[Transcribed page contents]
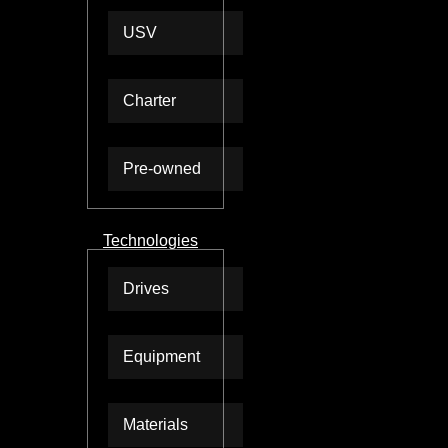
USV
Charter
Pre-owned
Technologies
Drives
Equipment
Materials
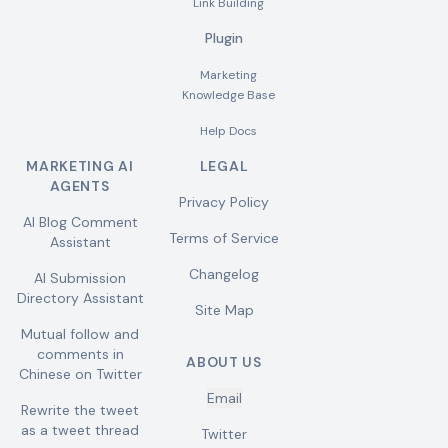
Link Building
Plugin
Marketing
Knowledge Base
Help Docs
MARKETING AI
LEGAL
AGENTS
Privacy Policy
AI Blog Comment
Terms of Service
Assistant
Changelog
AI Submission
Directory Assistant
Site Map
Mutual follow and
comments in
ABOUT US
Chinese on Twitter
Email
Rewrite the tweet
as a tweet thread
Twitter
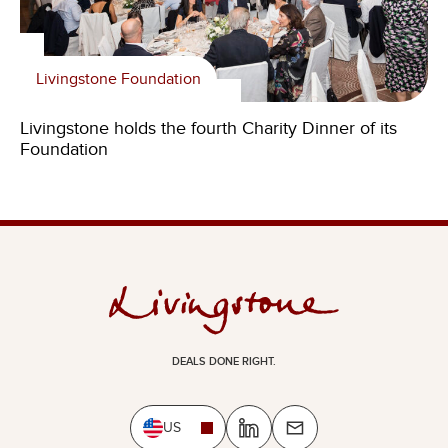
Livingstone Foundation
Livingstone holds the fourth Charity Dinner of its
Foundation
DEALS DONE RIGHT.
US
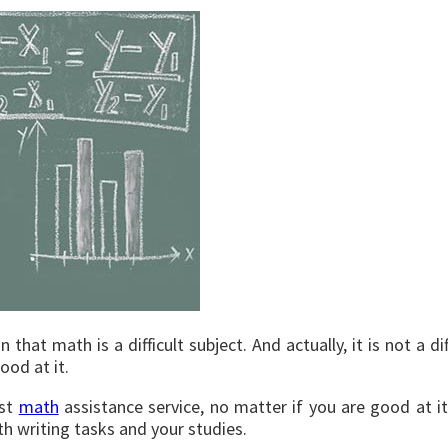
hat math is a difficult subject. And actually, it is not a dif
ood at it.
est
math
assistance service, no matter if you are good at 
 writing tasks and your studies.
==
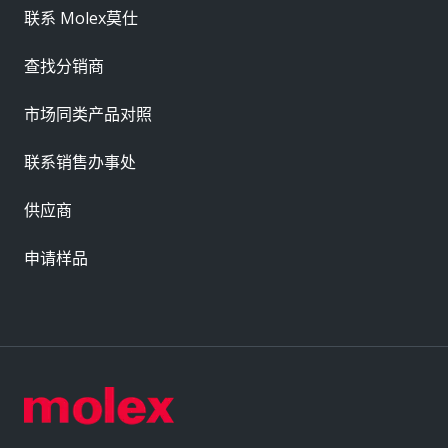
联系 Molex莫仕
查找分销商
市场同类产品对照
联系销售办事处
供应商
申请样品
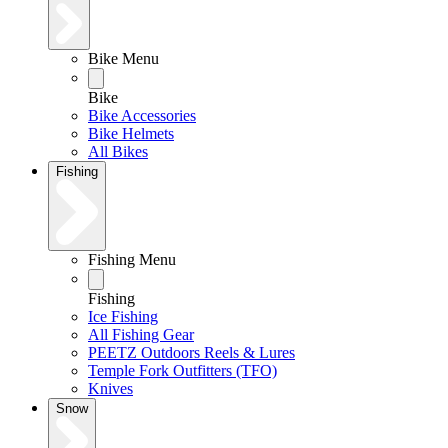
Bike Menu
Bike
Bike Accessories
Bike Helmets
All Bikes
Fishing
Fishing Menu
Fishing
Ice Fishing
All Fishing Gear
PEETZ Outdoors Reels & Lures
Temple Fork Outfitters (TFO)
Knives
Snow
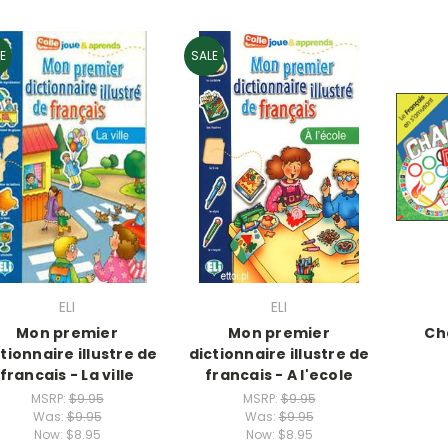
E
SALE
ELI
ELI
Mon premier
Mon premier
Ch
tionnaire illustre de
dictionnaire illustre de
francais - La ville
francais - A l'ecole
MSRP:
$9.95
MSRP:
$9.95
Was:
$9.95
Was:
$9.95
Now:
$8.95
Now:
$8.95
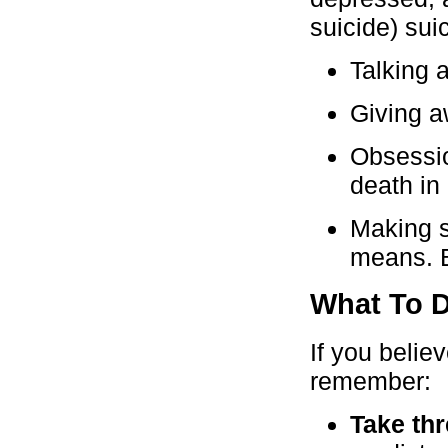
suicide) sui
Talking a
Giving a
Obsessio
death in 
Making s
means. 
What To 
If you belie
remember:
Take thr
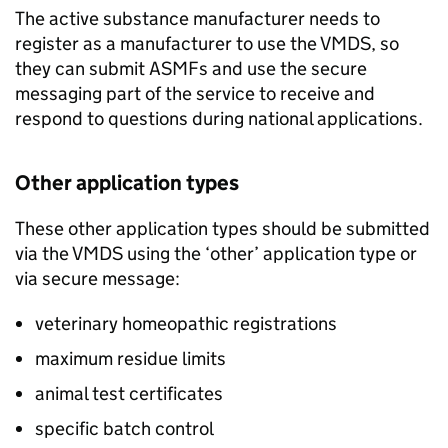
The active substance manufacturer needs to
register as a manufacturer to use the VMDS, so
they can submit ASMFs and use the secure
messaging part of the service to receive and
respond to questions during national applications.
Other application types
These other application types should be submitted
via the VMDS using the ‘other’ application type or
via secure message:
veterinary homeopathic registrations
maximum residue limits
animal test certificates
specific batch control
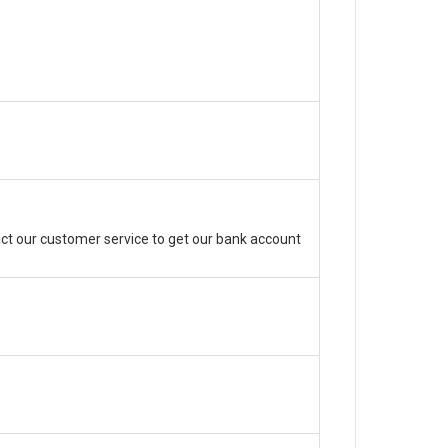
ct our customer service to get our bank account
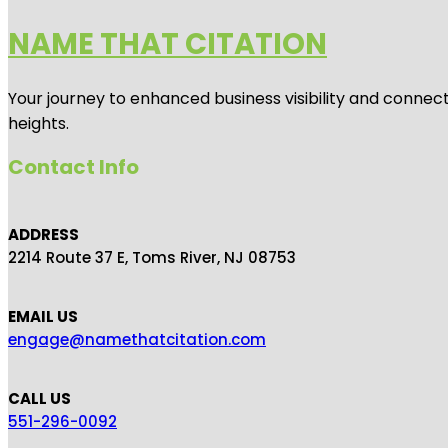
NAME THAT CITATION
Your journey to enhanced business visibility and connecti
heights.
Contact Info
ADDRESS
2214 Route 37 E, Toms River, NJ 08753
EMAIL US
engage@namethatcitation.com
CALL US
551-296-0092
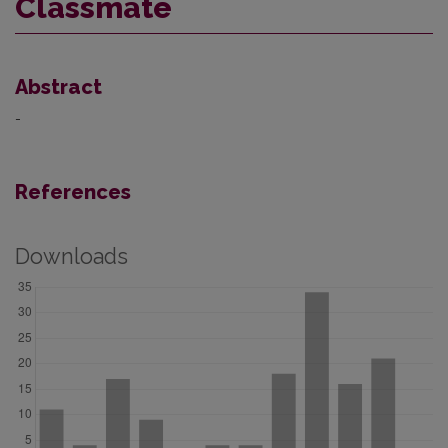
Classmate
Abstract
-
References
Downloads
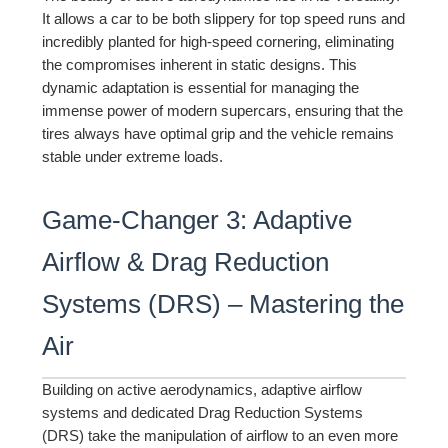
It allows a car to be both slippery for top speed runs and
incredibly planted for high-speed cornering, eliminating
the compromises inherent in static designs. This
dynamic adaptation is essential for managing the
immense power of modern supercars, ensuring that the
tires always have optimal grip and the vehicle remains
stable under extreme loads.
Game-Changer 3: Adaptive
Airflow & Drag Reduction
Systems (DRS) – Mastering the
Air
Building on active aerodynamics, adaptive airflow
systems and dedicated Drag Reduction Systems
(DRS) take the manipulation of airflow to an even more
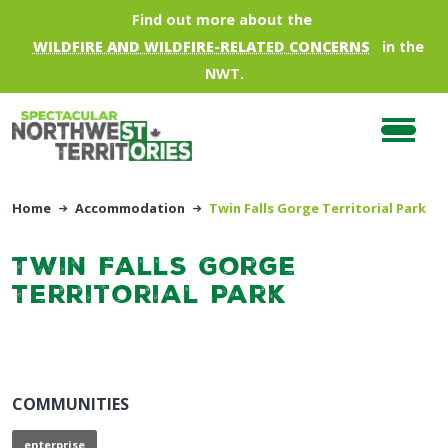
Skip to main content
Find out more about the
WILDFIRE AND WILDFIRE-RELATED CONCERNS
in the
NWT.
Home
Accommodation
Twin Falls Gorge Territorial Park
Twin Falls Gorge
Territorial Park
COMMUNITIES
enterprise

TRY IT. Return each line above that includes the word "Livingstone", copying every such line in full.

EXERCISE OUTPUT.
Livingstone Foundation
Livingstone holds the fourth Charity Dinner of its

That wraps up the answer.